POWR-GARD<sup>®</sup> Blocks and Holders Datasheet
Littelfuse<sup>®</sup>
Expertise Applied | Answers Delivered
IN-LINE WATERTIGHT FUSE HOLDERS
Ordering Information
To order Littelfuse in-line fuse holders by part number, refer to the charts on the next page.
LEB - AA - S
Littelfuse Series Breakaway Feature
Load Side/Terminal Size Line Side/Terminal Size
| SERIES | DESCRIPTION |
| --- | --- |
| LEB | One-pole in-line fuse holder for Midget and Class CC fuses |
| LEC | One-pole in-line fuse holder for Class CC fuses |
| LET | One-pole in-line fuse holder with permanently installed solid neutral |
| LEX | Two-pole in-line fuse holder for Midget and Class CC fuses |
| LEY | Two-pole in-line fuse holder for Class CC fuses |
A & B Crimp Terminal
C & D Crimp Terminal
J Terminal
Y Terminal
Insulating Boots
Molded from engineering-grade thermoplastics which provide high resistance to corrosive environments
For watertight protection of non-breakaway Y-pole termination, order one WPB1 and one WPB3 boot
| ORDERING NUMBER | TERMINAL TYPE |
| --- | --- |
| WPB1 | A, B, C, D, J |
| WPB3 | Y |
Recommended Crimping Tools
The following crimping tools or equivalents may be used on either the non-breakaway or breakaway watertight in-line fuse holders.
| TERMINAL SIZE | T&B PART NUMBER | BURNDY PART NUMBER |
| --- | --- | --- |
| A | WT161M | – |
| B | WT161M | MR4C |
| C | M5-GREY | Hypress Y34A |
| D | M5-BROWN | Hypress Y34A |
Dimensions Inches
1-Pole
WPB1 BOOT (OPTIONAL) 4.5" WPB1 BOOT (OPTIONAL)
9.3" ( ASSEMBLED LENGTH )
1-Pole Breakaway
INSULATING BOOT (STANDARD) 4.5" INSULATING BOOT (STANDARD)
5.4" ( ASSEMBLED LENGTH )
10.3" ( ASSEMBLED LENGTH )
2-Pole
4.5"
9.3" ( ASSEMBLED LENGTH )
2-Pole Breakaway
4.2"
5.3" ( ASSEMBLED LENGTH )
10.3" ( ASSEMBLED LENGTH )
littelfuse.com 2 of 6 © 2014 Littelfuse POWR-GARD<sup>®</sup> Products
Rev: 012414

Exercise directions
Give back, unchanged, the run of lines in the listing above that begins at the line containing "Recommended Crimping Tools" and ends at the line containing "M5-GREY | Hypress Y34A |", both included.

Expected answer
Recommended Crimping Tools
The following crimping tools or equivalents may be used on either the non-breakaway or breakaway watertight in-line fuse holders.
| TERMINAL SIZE | T&B PART NUMBER | BURNDY PART NUMBER |
| --- | --- | --- |
| A | WT161M | – |
| B | WT161M | MR4C |
| C | M5-GREY | Hypress Y34A |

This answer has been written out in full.